Modeling stage supports the pipeline http://www.upcomingvfxmovies.com/wp-content/uploads/2014/03/3d_production_timelines.jpeg and you can cut time and work from UV unwrapping and texturing stages. Linked duplicates (shared object data), instancing, and constructing objects with mirror and array modifiers can do that if you unwrap while modeling. If you know the object needs to be unwrapped later, you can still add seams while constructing the models.

A box has 6 sides and you could decide which of those you want to be unique. If all of the sides are the same, one way to construct it is to delete all but one side, and make linked duplicate objects for the others. Those share object data so you only have to unwrap one, but can still edit all of them, and rotate the objects instead of rotating the UV’s.

You could unwrap, add the same material to them, and bring in a wood texture map̣. Ideally that wouldn’t have any shadows on it. You could adjust the UV’s directly in the UV/image editor to map the texture like you want it, paying attention to the detail size compared to object size, if you use UV’s. Could also use other coordinates because you’re basically texturing a plane.

Another way is to keep the UV’s where they are, take a snapshot of those UV’s, and paint over that image in an external application. UV/image editor, UV -> export UV layout. The actual coordinates stay in Blender, but you can now place the details where the UV’s are and save that without the UV guide layer. The position of the details then match the UV positions in Blender.

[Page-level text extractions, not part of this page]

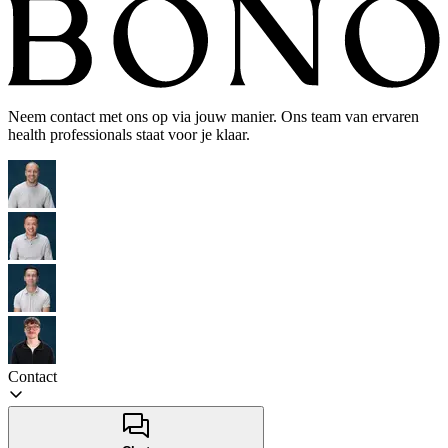
Neem contact met ons op via jouw manier. Ons team van ervaren
health professionals staat voor je klaar.
Contact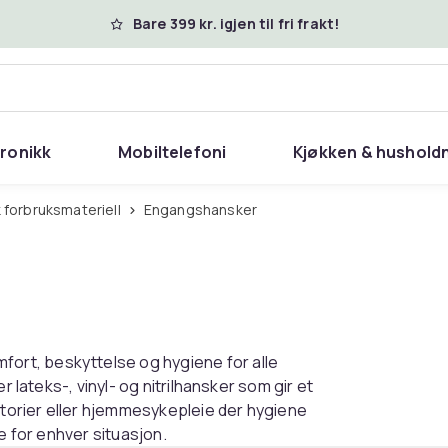
Bare 399 kr. igjen til fri frakt!
tronikk
Mobiltelefoni
Kjøkken & hushold
k forbruksmateriell
Engangshansker
rt, beskyttelse og hygiene for alle
r lateks-, vinyl- og nitrilhansker som gir et
ratorier eller hjemmesykepleie der hygiene
e for enhver situasjon.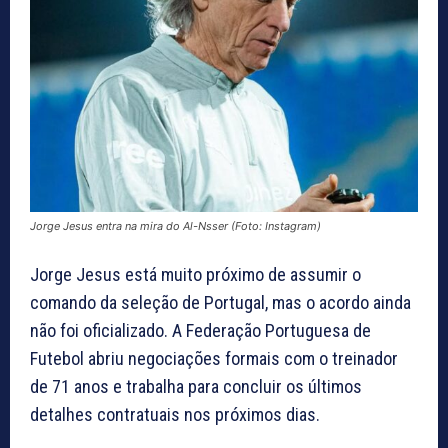
Jorge Jesus entra na mira do Al-Nsser (Foto: Instagram)
Jorge Jesus está muito próximo de assumir o
comando da seleção de Portugal, mas o acordo ainda
não foi oficializado. A Federação Portuguesa de
Futebol abriu negociações formais com o treinador
de 71 anos e trabalha para concluir os últimos
detalhes contratuais nos próximos dias.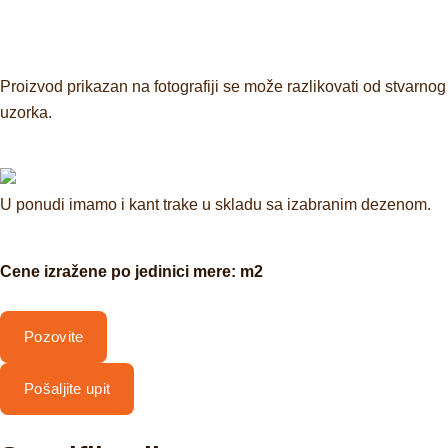
Proizvod prikazan na fotografiji se može razlikovati od stvarnog
uzorka.
U ponudi imamo i kant trake u skladu sa izabranim dezenom.
Cene izražene po jedinici mere: m2
Pozovite
Pošaljite upit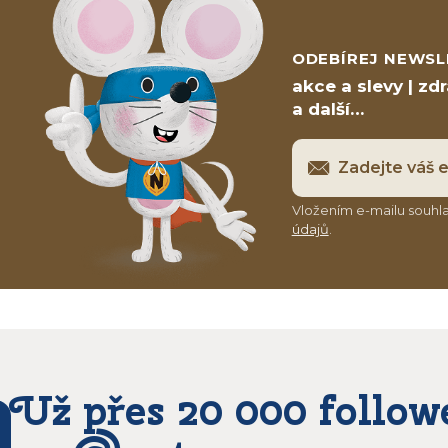
ODEBÍREJ NEWSL
akce a slevy | zd
a další…
Vložením e-mailu souhla
údajů
.
Už přes 20 000 follow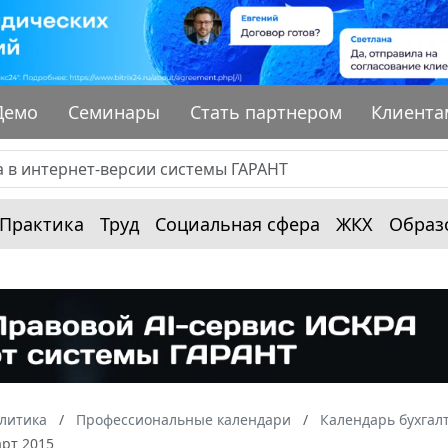
Демо
Семинары
Стать партнером
Клиента
Практика
Труд
Социальная сфера
ЖКХ
Образ
алитика
Профессиональные календари
Календарь бухгал
арт 2015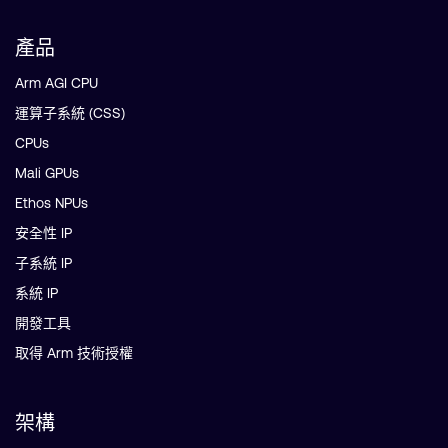
產品
Arm AGI CPU
運算子系統 (CSS)
CPUs
Mali GPUs
Ethos NPUs
安全性 IP
子系統 IP
系統 IP
開發工具
取得 Arm 技術授權
架構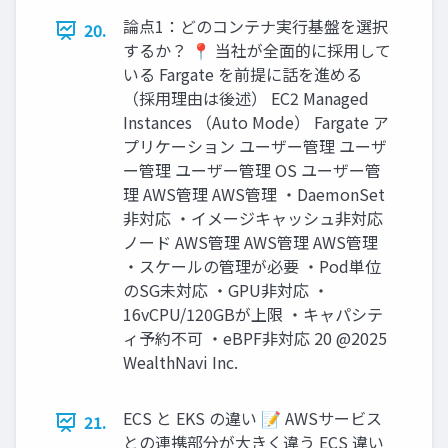
論点1：どのコンテナ実⾏基盤を選択
20.
するか？ 📍 当社が全⾯的に採⽤して
いる Fargate を前提に話を進める
（採⽤理由は後述） EC2 Managed
Instances （Auto Mode） Fargate ア
プリケーション ユーザー管理 ユーザ
ー管理 ユーザー管理 OS ユーザー管
理 AWS管理 AWS管理 ・DaemonSet
非対応 ・イメージキャッシュ非対応
ノード AWS管理 AWS管理 AWS管理
・スケールの管理が必要 ・Pod単位
のSG未対応 ・GPU非対応 ・
16vCPU/120GBが上限 ・キャパシテ
ィ予約不可 ・eBPF非対応 20 @2025
WealthNavi Inc.
ECS と EKS の違い 📝 AWSサービス
21.
との連携部分が⼤きく違う ECS 違い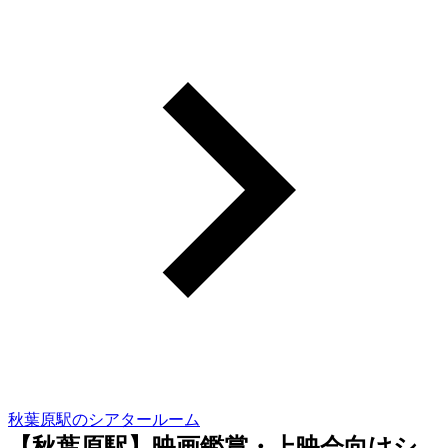
秋葉原駅のシアタールーム
【秋葉原駅】映画鑑賞・上映会向けシ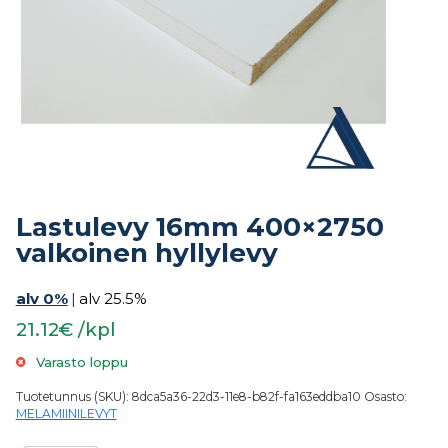
Lastulevy 16mm 400×2750
valkoinen hyllylevy
alv 0%
|
alv 25.5%
21.12€ /kpl
Varasto loppu
Tuotetunnus (SKU):
8dca5a36-22d3-11e8-b82f-fa163eddba10
Osasto:
MELAMIINILEVYT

If the model then has all its texturing done, you could join the separate sides of the box and remove doubles to connect them. But that doesn’t mean it’s ready for a game engine. Next step would be to prepare another UV map for baking, use as much of the image area as possible, consolidating multiple assets on the same image if it’s not populated enough. You could do the latter by using Texture Atlas addon for example. Pay attention to pixels/size ratio. If you decide that you need 1024 pixels for every meter to get the detail level you want, the UV islands need to cover enough pixels on a new image you bake onto. The textures you used also needs to have at least as much texture pixels so that they don’t get blurry.

Then it’s on for baking. Haven’t used Unity but looking at this, https://docs.unity3d.com/Manual/StandardShaderMaterialParameters.html
you would combine color textures in the material and connect those to diffuse or emission, and bake diffuse color or emission to get the albedo map.

There might be a way to change the default behaviour in Unity but its manual says

  • albedo map contains colors, including metal colors, and the image alpha channel is used for transparency. You would combine the colors in the material and bake those, but Cycles doesn’t bake alpha. If you used transparent shader to get it in Cycles, you could bake whatever controls the mix shader value for it and combine with the albedo map image afterwards
  • Metalness. How metallic the surface is. In Cycles metallic materials only use the glossy shader. If you have bare metal parts, you would bake a texture map that indicates which of them are metallic and which aren’t. In Cycles that could be the mixing factor with whatever and just glossy.
  • Smoothness. This one is glossy roughness inverted. Unity manual says you could use metalness map alpha or albedo alpha for the source, so would again need to combine those. Not with albedo alpha if you’re already using it for transparency.

What channel? Images have either 3 or 4 channels. RGB(A). Each channel is basically a greyscale image, describing how much red/green/blue and how transparent. Because many of the material properties also work with amounts, you can use just one of the image channels to control it. White is 1, black is 0, so they can describe values within that range. They can also work as a mask map, controlling how to mix two other properties/shaders/whatever.

Texturing applications can speed up the workflow. Substance painter for example mixes full materials and lets you control the properties of each and paint with them. Once done, it can bake the separate texture maps out.

Thanks guys that definitely gave me a lot to think about. I will continue to go through some basic tutorials and learn my way with UV coordinates properly in order to get the textures etc set for game assets.